By Natalie Delgadillo
Inmates held in solitary confinement live up to 23 hours of each day in a tiny cell with limited contact with other humans. The practice has been found to lead to adverse behavioral effects in inmates, including anxiety, depression, hopelessness and violent outbursts.
Most prisoners in solitary lack access to fresh air and natural light. But according to a recent study, those things can be simulated to improve their behavior and well-being.
A study published in the journal Frontiers in Ecology and Environment in September found that inmates who were shown nature videos for 45 minutes up to five times a week exhibited a 26 percent reduction in discipline referrals. Nearly half of the inmates reported improved moods that lasted for several hours after watching the videos, and 80 percent of them said the videos made their time in solitary easier to bear.
The study was carried out at the Snake River Correctional Institution in Oregon, a maximum security facility where inmates’ in solitary confinement are only let out of their cells to exercise in an indoor room once a day for about 45 minutes. Snake River reached out to the study’s author, Nalini Nadkarni, after seeing her TED Talk on bringing nature and science into prisons, says co-author Tierney Thys, a research associate at the Cal Academy of Sciences.
“Both Nalini and I, our motto is put nature where it’s not,” Thys says. “My background is as a filmmaker [for National Geographic] and a marine biologist. I’ve seen that time in nature has a therapeutic aspect that is underappreciated.”

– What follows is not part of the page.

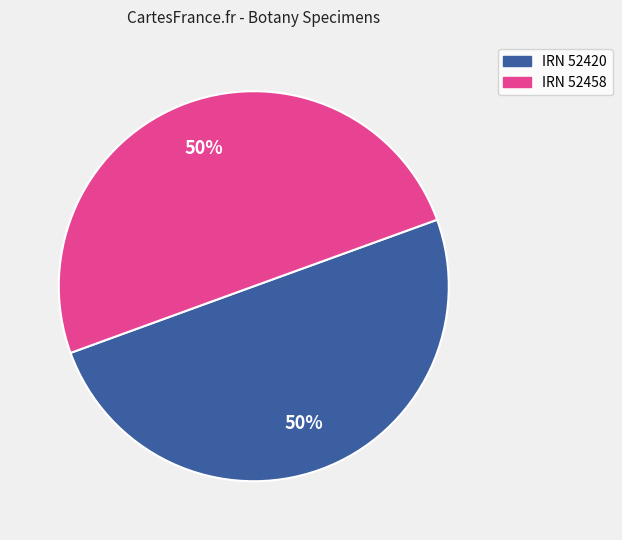

To the nearest percent, what is the average slice percentage?

50%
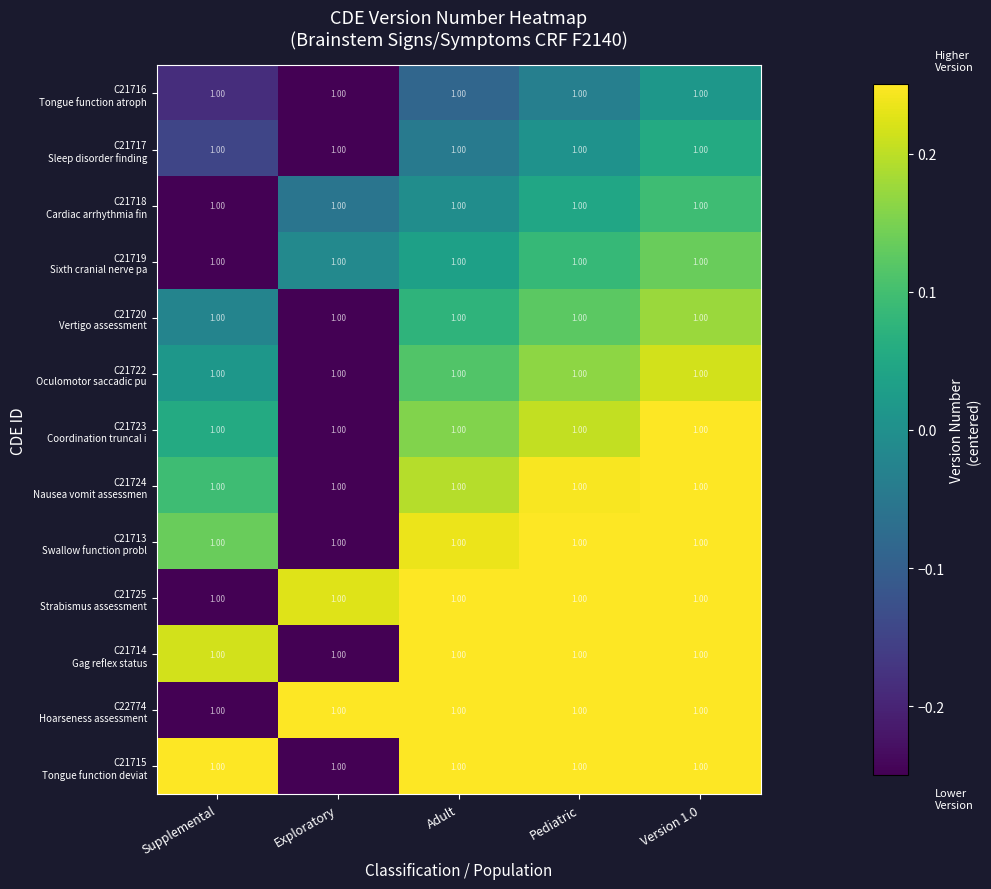

How many positive values does the C21713 Swallow function probl series have?

4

Researchers gave 24 male inmates the option to view nature videos during their time in the indoor exercise room (later nicknamed the “Blue Room” for the blue glow of the projected videos). They displayed images of oceans, forests, rivers, deserts and rain. Some of the videos had ambient noise, some were accompanied by music, and some were silent. Twenty-four other male inmates did not get the same option.